Trust is the multiplier on everything else you do as a manager. When it's high, your feedback lands, your delegation sticks, and people give you the benefit of the doubt on a bad day. When it's low, the same words read as threats and the same asks feel like overreach. This course gives you a way to see trust clearly: where it's strong, where it's fraying, and what specific move rebuilds it.

By the end of this course, you'll be able to:

  • Diagnose the trust level in a key relationship using a concrete equation rather than a gut feeling
  • Open and lead a candid trust-repair conversation that owns your contribution first
  • Set expectations with clear outcomes, decision rights, and support so people can act without waiting for permission
  • Deliver corrective feedback that challenges directly while still caring personally
  • Delegate high-visibility work in a way that extends real trust instead of micromanaging or abdicating
  • Audit your own reliability and close the one pattern that quietly costs you the most

This first unit gives you the diagnostic lens: a way to break trust into parts you can actually name and act on.

Apply the Trust Equation to a Real Relationship

When trust feels "off" with someone, the instinct is to treat it as one vague mood. The fix is to make it specific. David Maister's Trust Equation does exactly that: Trust = (Credibility + Reliability + Intimacy) / Self-Orientation.

Read each term as a different question about you. Credibility is about your words: do people believe what you say is accurate and honest? Reliability is about your actions: do you do what you said you'd do, on time, consistently?

Intimacy is about safety: can people bring you a half-formed idea or a problem without it being used against them? And Self-Orientation, the denominator, is the one that quietly sinks the whole thing: when people sense you're mostly in it for yourself, every other factor gets discounted.

The practical move is to score one relationship at a time. Pick a person where something feels strained, and rate each factor as strengthening, holding, or weakening with a specific moment attached. Not "reliability is low" but "I told them I'd unblock the budget request and let it sit for a week." The evidence is what makes this usable, because the same chill can come from very different gaps, and the repair for each is different.

Diagnose the Dominant Gap, Not Every Gap

Most strained relationships don't have four problems. They have one that's doing the damage, and the rest follow. Your job is to find that single dominant gap, because trying to fix all four at once produces a generic apology that fixes nothing.
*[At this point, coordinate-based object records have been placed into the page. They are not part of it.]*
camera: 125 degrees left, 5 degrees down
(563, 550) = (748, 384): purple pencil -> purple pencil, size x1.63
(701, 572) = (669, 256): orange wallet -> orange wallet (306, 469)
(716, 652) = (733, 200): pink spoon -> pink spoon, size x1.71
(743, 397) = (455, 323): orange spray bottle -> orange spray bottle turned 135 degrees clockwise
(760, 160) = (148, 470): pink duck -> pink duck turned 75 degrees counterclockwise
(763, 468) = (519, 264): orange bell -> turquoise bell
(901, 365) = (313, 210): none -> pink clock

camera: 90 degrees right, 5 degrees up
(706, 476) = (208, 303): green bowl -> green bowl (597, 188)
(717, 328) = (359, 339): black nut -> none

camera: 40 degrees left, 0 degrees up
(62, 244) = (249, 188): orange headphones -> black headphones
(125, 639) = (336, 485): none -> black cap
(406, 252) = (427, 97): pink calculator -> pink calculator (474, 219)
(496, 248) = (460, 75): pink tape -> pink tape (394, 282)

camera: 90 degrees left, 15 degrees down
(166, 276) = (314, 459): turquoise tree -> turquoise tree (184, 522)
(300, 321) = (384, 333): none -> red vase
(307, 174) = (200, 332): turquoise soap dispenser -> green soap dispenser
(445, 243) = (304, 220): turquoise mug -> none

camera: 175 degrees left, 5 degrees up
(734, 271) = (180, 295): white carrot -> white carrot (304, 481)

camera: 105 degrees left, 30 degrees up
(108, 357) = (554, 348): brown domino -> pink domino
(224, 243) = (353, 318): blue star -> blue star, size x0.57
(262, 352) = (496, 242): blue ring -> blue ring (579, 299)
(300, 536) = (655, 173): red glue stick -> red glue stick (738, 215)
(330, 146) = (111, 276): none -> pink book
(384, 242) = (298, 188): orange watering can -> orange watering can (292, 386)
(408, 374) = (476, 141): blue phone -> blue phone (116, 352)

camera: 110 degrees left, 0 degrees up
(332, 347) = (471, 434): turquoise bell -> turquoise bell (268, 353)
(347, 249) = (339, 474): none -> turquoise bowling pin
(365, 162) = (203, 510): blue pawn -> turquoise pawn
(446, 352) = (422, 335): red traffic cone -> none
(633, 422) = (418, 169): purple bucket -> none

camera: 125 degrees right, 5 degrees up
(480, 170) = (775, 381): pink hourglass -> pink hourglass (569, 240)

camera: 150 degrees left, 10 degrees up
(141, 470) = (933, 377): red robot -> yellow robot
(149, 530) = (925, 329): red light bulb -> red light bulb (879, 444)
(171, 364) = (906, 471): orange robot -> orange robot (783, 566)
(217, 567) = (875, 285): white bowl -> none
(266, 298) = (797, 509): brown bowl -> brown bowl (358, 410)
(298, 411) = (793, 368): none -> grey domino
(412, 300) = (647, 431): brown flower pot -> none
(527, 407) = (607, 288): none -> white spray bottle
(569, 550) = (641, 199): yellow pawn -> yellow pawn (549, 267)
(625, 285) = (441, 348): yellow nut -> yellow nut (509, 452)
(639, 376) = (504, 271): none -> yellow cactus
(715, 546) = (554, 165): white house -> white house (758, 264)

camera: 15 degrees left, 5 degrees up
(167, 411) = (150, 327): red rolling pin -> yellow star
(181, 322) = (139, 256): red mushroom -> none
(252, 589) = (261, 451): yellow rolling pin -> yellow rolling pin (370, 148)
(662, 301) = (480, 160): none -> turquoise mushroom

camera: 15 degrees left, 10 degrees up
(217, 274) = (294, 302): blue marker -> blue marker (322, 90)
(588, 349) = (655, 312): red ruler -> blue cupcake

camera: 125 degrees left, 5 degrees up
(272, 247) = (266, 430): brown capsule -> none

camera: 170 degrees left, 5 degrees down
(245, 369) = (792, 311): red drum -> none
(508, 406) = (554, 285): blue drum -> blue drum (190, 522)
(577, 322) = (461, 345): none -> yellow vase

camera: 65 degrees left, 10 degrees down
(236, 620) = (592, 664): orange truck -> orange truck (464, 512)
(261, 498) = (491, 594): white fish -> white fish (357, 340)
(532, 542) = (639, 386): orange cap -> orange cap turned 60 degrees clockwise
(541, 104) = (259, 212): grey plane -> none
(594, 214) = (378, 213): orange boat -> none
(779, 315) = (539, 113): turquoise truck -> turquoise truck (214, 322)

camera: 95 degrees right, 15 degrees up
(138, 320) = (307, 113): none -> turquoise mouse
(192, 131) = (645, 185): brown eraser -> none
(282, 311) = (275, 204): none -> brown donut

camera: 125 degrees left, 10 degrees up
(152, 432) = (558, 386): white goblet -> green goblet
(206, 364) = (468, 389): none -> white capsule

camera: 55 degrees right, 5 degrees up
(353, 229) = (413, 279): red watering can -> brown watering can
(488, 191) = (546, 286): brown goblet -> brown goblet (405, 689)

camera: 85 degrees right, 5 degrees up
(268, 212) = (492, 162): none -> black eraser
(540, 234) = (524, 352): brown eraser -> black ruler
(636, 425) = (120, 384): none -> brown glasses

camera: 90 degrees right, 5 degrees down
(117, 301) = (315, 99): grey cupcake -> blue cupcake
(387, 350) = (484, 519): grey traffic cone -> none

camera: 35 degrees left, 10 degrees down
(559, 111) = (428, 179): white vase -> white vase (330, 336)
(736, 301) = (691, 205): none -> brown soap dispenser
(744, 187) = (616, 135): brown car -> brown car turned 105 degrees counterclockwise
  • Victoria: One of my analysts has gone quiet and I can't figure out why. My feedback to him has always been solid.
  • Nova: So credibility's probably intact. Have you kept the commitments you made to him?
  • Victoria: I told him I'd push his promotion case, then let it stall. Twice.
  • Nova: That's not a credibility gap, then. That's reliability. Your words land; it's your follow-through that didn't.
  • Victoria: And the whole time I'd been telling myself he was just disengaged.

Notice the turn at the end. The honest diagnosis points back at the manager's behavior, not the report's "attitude." That's the test of a real diagnosis: the gap you name should be one the other person would recognize if you said it out loud, not the one that's easiest to fix or flatters you most. Watch especially for high self-orientation hiding as something else: a 1:1 where you spent the first fifteen minutes on your own status update reads to the other person as "this is about you," no matter how reliable you've been.

Open the Repair Conversation Candidly

Once you've named the gap, the conversation is simpler than it feels, because the equation tells you exactly where to aim. Lead with what you've observed without making the other person defend it: name the dropped invites, the cooler tone, the input you didn't get asked for. Then take responsibility for your likely contribution before they have to raise it, and be specific about the moment, for example, "I committed to my half of that analysis and missed it by two days, and you had to scramble." Then ask directly what repair would look like, and align on one concrete change you'll make this week.

Three openers to avoid: the false-humility check-in ("I just want to make sure we're okay!"), the framework data-dump ("I've diagnosed a reliability issue in our Trust Equation"), and the preemptive defense ("yeah, but you also..."). Each of those raises your self-orientation in the moment, which is the opposite of what repair requires.

The core takeaway of this unit: trust isn't a mood, it's four nameable factors, and repair starts with diagnosing the one gap that's actually doing the damage and owning your part in it. Before any of this gets live, you'll run a quick pattern-spotting check to see whether you can tell which factor is moving in a relationship from the evidence alone. So pick one real relationship that's felt off lately, and try naming the single dominant gap, with a dated moment attached, before you read the scenarios.